Но как раз это сделать было несложно. Нужно было просто подкараулить ее у подъезда, причем так, чтобы она его не заметила.
Его научный график был почти свободным. А ей, скорее всего, приходилось с утра бежать по делам – на курсы, в институт, в библиотеку или на какую-нибудь подработку…
…Он стоял «в засаде» у ее подъезда уже несколько часов. Около двенадцати она неожиданно вышла.
Андрей Андреевич отпрянул в сторону, хотя за кустами и деревьями она едва ли могла его увидеть. У него был с собой бинокль, но он предпочел смотреть на нее глазами, причем близорукими.
Когда она появилась в дверях, он почувствовал в груди сильный толчок и в легкие ему повеял невероятно свежий, полный морских брызг и соли ветер. Он стоял, но его словно бы поднимало и несло. Тучи то открывали, то закрывали небо. Было то темно, то светло. Солнце и луна, играя, менялись местами.
Мгновенно, разом Андрей Андреевич охватил взглядом всю ее полноватую фигуру с большой грудью, делавшей ее женственнее, но и взрослее. Пепельные волосы ветер колыхал во все стороны, она их отбрасывала со лба загорелой рукой.
Весь вид ее говорил о свободе и лени. Бог с ней – с наукой! Бог с ним – с искусством! Она живая!

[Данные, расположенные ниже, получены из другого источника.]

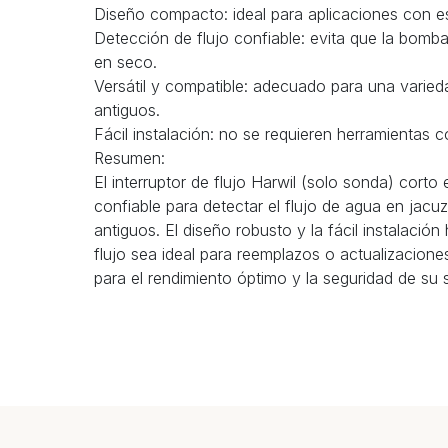
Diseño compacto: ideal para aplicaciones con es
Detección de flujo confiable: evita que la bom
en seco.
Versátil y compatible: adecuado para una vari
antiguos.
Fácil instalación: no se requieren herramientas c
Resumen:
El interruptor de flujo Harwil (solo sonda) cort
confiable para detectar el flujo de agua en jac
antiguos. El diseño robusto y la fácil instalación
flujo sea ideal para reemplazos o actualizacion
para el rendimiento óptimo y la seguridad de su 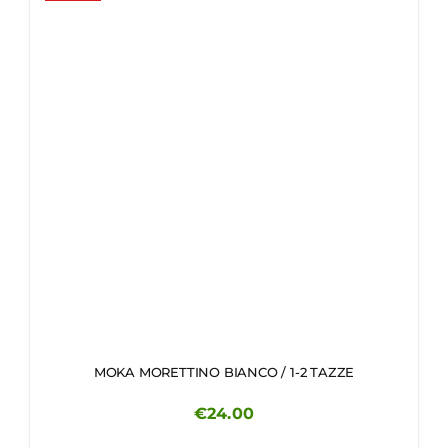
MOKA MORETTINO BIANCO / 1-2 TAZZE
€
24.00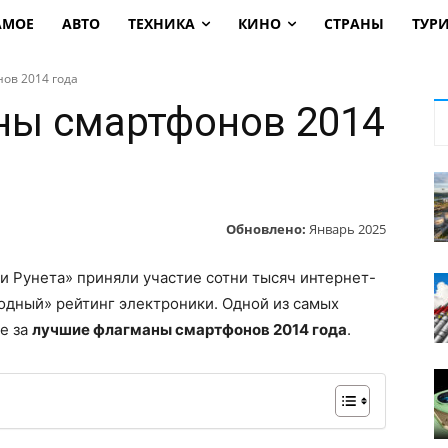
АМОЕ
АВТО
ТЕХНИКА
КИНО
СТРАНЫ
ТУР
ов 2014 года
ны смартфонов 2014
Обновлено:
Январь 2025
и Рунета» приняли участие сотни тысяч интернет-
одный» рейтинг электроники. Одной из самых
е за
лучшие флагманы смартфонов 2014 года
.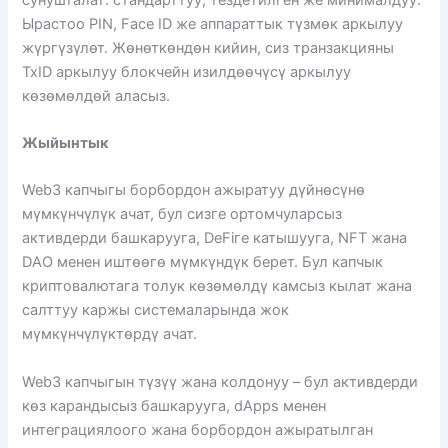
Ырастоо PIN, Face ID же аппараттык түзмөк аркылуу
жүргүзүлөт. Жөнөткөндөн кийин, сиз транзакцияны
TxID аркылуу блокчейн изилдөөчүсү аркылуу
көзөмөлдөй аласыз.
Жыйынтык
Web3 капчыгы борбордон ажыратуу дүйнөсүнө
мүмкүнчүлүк ачат, бул сизге ортомчуларсыз
активдерди башкарууга, DeFiге катышууга, NFT жана
DAO менен иштөөгө мүмкүндүк берет. Бул капчык
криптовалютага толук көзөмөлдү камсыз кылат жана
салттуу каржы системаларында жок
мүмкүнчүлүктөрдү ачат.
Web3 капчыгын түзүү жана колдонуу – бул активдерди
көз карандысыз башкарууга, dApps менен
интеграциялоого жана борбордон ажыратылган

Она вышла «подышать». Она вертела в руке сумочку, а зелененькое платье, которое он узнал, теперь вовсе не казалось «театральным». Оно было по времени, по сезону, по этой полненькой и крепкой девичьей фигуре. На ногах ее он заметил золотистые босоножки, надетые и впрямь на босу ногу, что его почему-то восхитило. В эту минуту он, увидевший «золотой узор» этих современных сандалий, был и впрямь самым счастливым человеком если не в Египте (где все не кончалась братоубийственная война), то хотя бы в России (где тоже что-то такое назревало).
Глядя на удаляющуюся фигуру Анны Скворцовой, явно прогуливающей занятия, Андрей Андреевич подумал, что если хотя бы раз в год сумеет увидеть этот «золотой узор», то счастье ему гарантировано.
И самое странное, что безумные стихи смуглого, похожего на мага поэта, певшего некогда в гостиных свои простые, исполненные чувства песенки, оказались правдой!
Андрей Андреевич завороженно повторял про себя строки о сандалиях, возвращаясь домой шаткой походкой полупьяного.
Чувство счастья отнимало много энергии.